Saqib Zulfiqar

Personal information
- Full name: Saqib Zulfiqar
- Born: 28 March 1997 (age 29) North Holland, Netherlands
- Batting: Right-handed
- Bowling: Slow left-arm orthodox
- Role: Batsman
- Relations: Zulfiqar Ahmed (father) Asad Zulfiqar (brother) Sikander Zulfiqar (brother)

International information
- National side: Netherlands (2017–present);
- ODI debut (cap 70): 21 June 2019 v Zimbabwe
- Last ODI: 3 November 2023 v Afghanistan
- T20I debut (cap 41): 12 June 2018 v Ireland
- Last T20I: 11 July 2025 v Italy

Career statistics
| Competition | ODI | T20I | FC | LA |
| Matches | 15 | 12 | 1 | 18 |
| Runs scored | 194 | 77 | 5 | 237 |
| Batting average | 14.92 | 12.83 | 2.50 | 14.81 |
| 100s/50s | 0/0 | 0/0 | 0/0 | 0/0 |
| Top score | 34* | 25* | 5 | 34* |
| Balls bowled | 312 | 108 | 24 | 318 |
| Wickets | 9 | 4 | 0 | 9 |
| Bowling average | 37.33 | 28.25 | – | 38.33 |
| 5 wickets in innings | 0 | 0 | – | 0 |
| 10 wickets in match | 0 | 0 | – | 0 |
| Best bowling | 2/43 | 2/16 | – | 2/43 |
| Catches/stumpings | 4/– | 4/– | 2/– | 5/– |
- Source: Cricinfo, 9 August 2025

= Saqib Zulfiqar =

Dutch cricketer (born 1997)

Mohammad Saqib Zulfiqar (born 28 March 1997) is a Dutch cricketer. He made his List A debut for the Netherlands against the United Arab Emirates on 17 July 2017. In the match, he played alongside the other two of the triplet brothers Asad and Sikander, making it the first instance of three siblings playing for a professional cricket team in the same game. He made his first-class debut for the Netherlands in the 2015–2017 ICC Intercontinental Cup on 15 August 2017.

==International career==
Zulfiqar was born in the Netherlands and is of Pakistani descent. In June 2018, he was named in the Netherlands' Twenty20 International (T20I) squad for the 2018 Netherlands Tri-Nation Series. He made his T20I debut against Ireland on 12 June 2018.

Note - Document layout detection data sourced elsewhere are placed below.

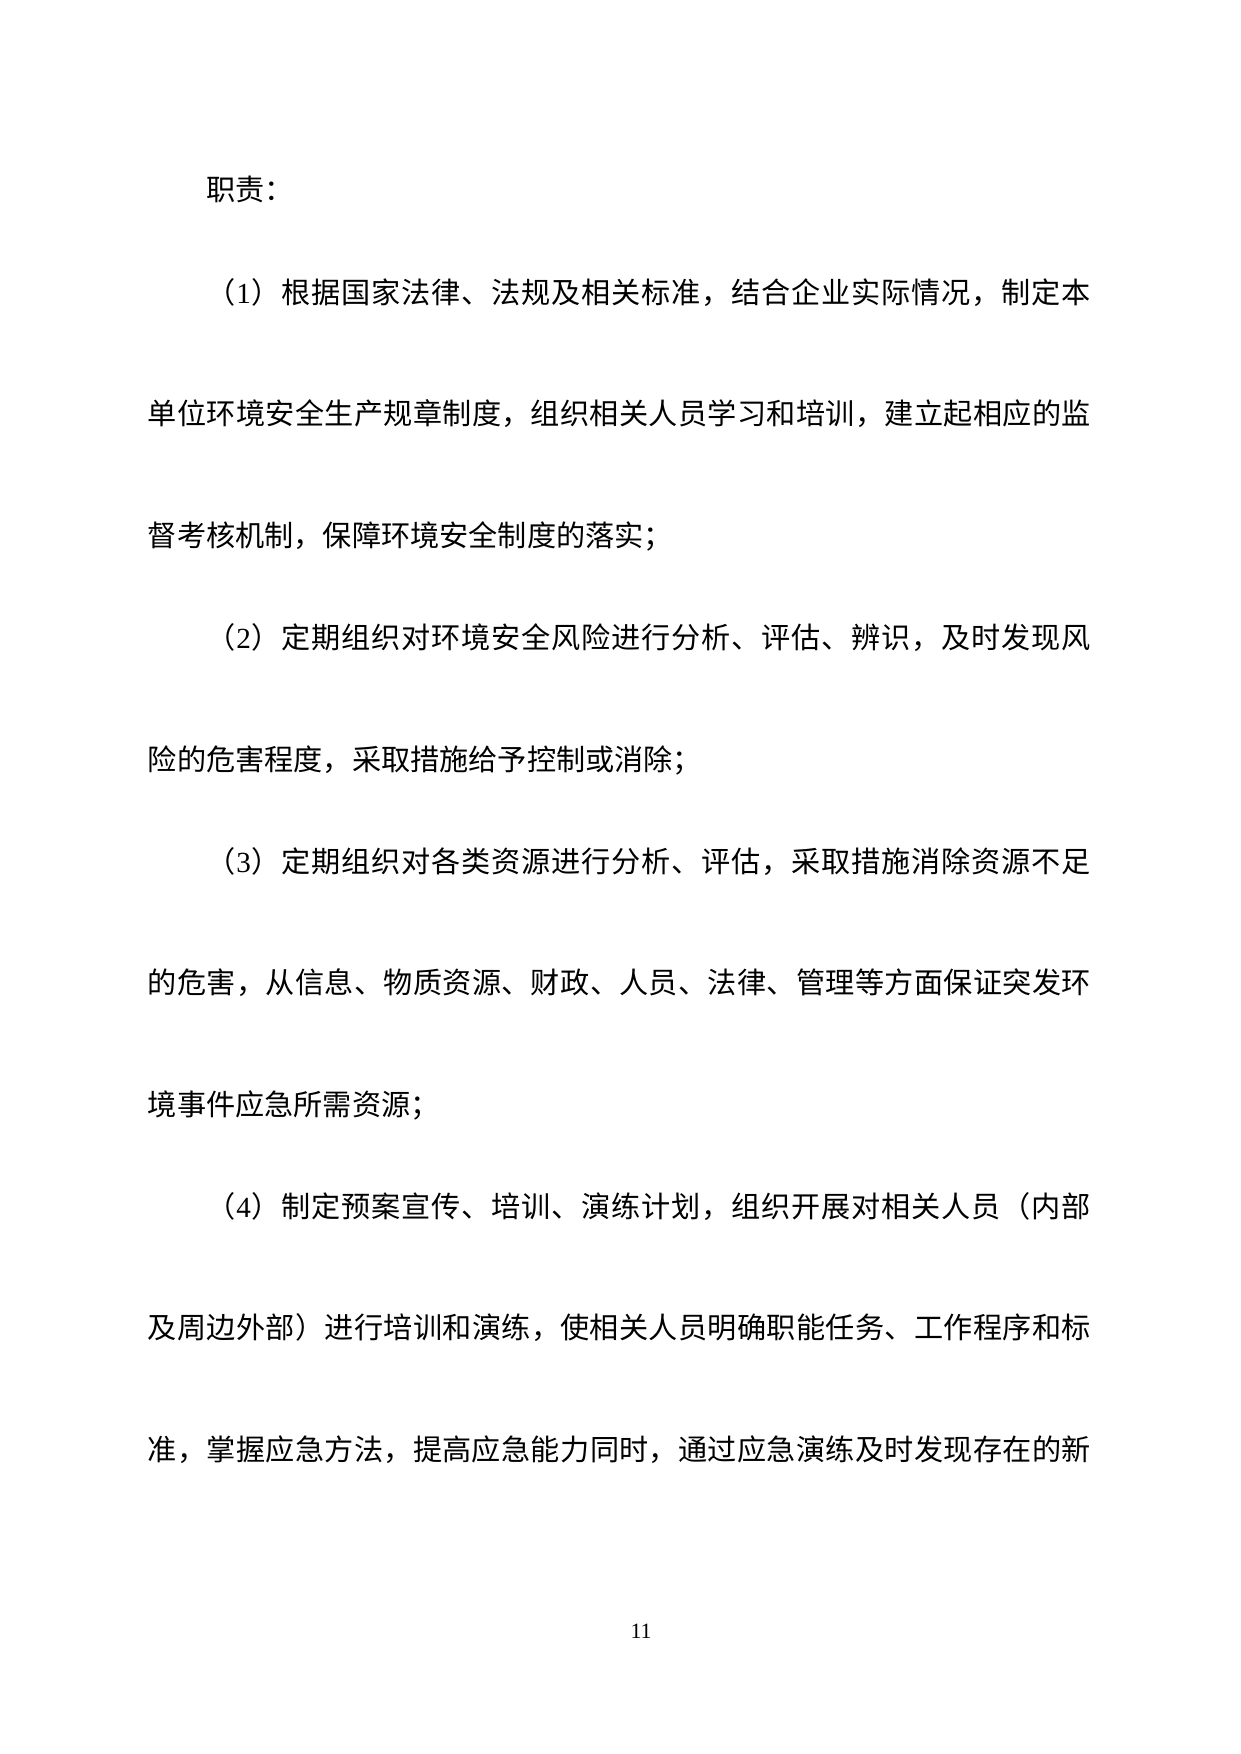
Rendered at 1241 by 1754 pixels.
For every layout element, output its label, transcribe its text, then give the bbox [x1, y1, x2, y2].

text （2）定期组织对环境安全风险进行分析、评估、辨识，及时发现风险的危害程度，采取措施给予控制或消除； [148, 595, 1093, 798]
text （3）定期组织对各类资源进行分析、评估，采取措施消除资源不足的危害，从信息、物质资源、财政、人员、法律、管理等方面保证突发环境事件应急所需资源； [148, 819, 1093, 1143]
text （1）根据国家法律、法规及相关标准，结合企业实际情况，制定本单位环境安全生产规章制度，组织相关人员学习和培训，建立起相应的监督考核机制，保障环境安全制度的落实； [148, 250, 1093, 574]
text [148, 1164, 1093, 1488]
text 职责： [148, 148, 1093, 229]
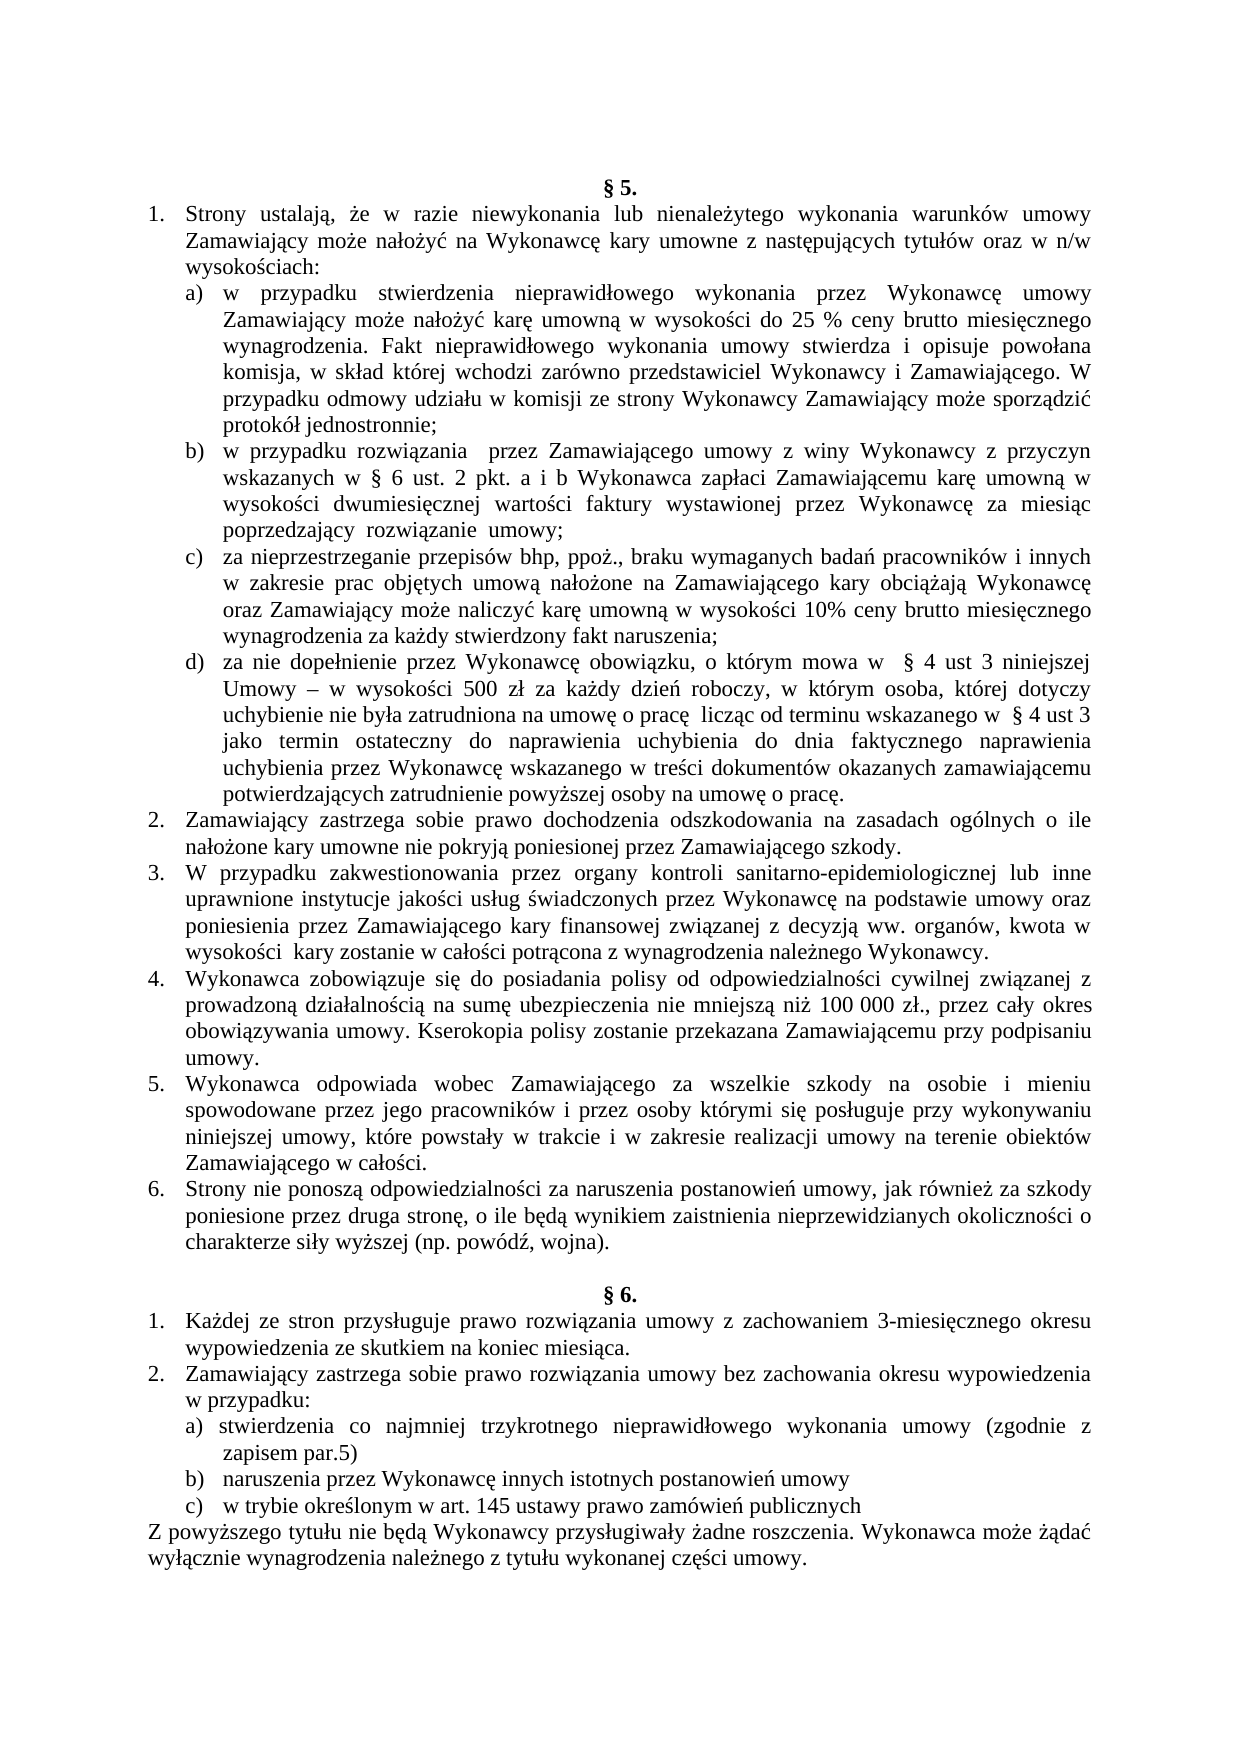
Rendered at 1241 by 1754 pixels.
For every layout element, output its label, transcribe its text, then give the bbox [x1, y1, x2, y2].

list w przypadku rozwiązania przez Zamawiającego umowy z winy Wykonawcy z przyczyn wskazanych w § 6 ust. 2 pkt. a i b Wykonawca zapłaci Zamawiającemu karę umowną w wysokości dwumiesięcznej wartości faktury wystawionej przez Wykonawcę za miesiąc poprzedzający rozwiązanie umowy; [185, 437, 1093, 543]
text § 6. [148, 1281, 1093, 1307]
list naruszenia przez Wykonawcę innych istotnych postanowień umowy [185, 1465, 1093, 1492]
text § 5. [148, 174, 1093, 200]
list Wykonawca odpowiada wobec Zamawiającego za wszelkie szkody na osobie i mieniu spowodowane przez jego pracowników i przez osoby którymi się posługuje przy wykonywaniu niniejszej umowy, które powstały w trakcie i w zakresie realizacji umowy na terenie obiektów Zamawiającego w całości. [148, 1070, 1093, 1175]
list Strony nie ponoszą odpowiedzialności za naruszenia postanowień umowy, jak również za szkody poniesione przez druga stronę, o ile będą wynikiem zaistnienia nieprzewidzianych okoliczności o charakterze siły wyższej (np. powódź, wojna). [148, 1175, 1093, 1254]
list Wykonawca zobowiązuje się do posiadania polisy od odpowiedzialności cywilnej związanej z prowadzoną działalnością na sumę ubezpieczenia nie mniejszą niż 100 000 zł., przez cały okres obowiązywania umowy. Kserokopia polisy zostanie przekazana Zamawiającemu przy podpisaniu umowy. [148, 964, 1093, 1070]
list stwierdzenia co najmniej trzykrotnego nieprawidłowego wykonania umowy (zgodnie z zapisem par.5) [185, 1413, 1093, 1465]
list w przypadku stwierdzenia nieprawidłowego wykonania przez Wykonawcę umowy Zamawiający może nałożyć karę umowną w wysokości do 25 % ceny brutto miesięcznego wynagrodzenia. Fakt nieprawidłowego wykonania umowy stwierdza i opisuje powołana komisja, w skład której wchodzi zarówno przedstawiciel Wykonawcy i Zamawiającego. W przypadku odmowy udziału w komisji ze strony Wykonawcy Zamawiający może sporządzić protokół jednostronnie; [185, 279, 1093, 437]
list Zamawiający zastrzega sobie prawo dochodzenia odszkodowania na zasadach ogólnych o ile nałożone kary umowne nie pokryją poniesionej przez Zamawiającego szkody. [148, 806, 1093, 859]
text Z powyższego tytułu nie będą Wykonawcy przysługiwały żadne roszczenia. Wykonawca może żądać wyłącznie wynagrodzenia należnego z tytułu wykonanej części umowy. [148, 1518, 1093, 1571]
list Strony ustalają, że w razie niewykonania lub nienależytego wykonania warunków umowy Zamawiający może nałożyć na Wykonawcę kary umowne z następujących tytułów oraz w n/w wysokościach: [148, 200, 1093, 279]
list za nieprzestrzeganie przepisów bhp, ppoż., braku wymaganych badań pracowników i innych w zakresie prac objętych umową nałożone na Zamawiającego kary obciążają Wykonawcę oraz Zamawiający może naliczyć karę umowną w wysokości 10% ceny brutto miesięcznego wynagrodzenia za każdy stwierdzony fakt naruszenia; [185, 543, 1093, 648]
list W przypadku zakwestionowania przez organy kontroli sanitarno-epidemiologicznej lub inne uprawnione instytucje jakości usług świadczonych przez Wykonawcę na podstawie umowy oraz poniesienia przez Zamawiającego kary finansowej związanej z decyzją ww. organów, kwota w wysokości kary zostanie w całości potrącona z wynagrodzenia należnego Wykonawcy. [148, 859, 1093, 964]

In June 2019, he was named in the Netherlands' One Day International (ODI) squad for their series against Zimbabwe. He made his ODI debut for the Netherlands against Zimbabwe on 21 June 2019. In April 2020, he was one of seventeen Dutch-based cricketers to be named in the team's senior squad.

==T20 career==
In July 2019, he was selected to play for the Rotterdam Rhinos in the inaugural edition of the Euro T20 Slam cricket tournament. However, the following month the tournament was cancelled.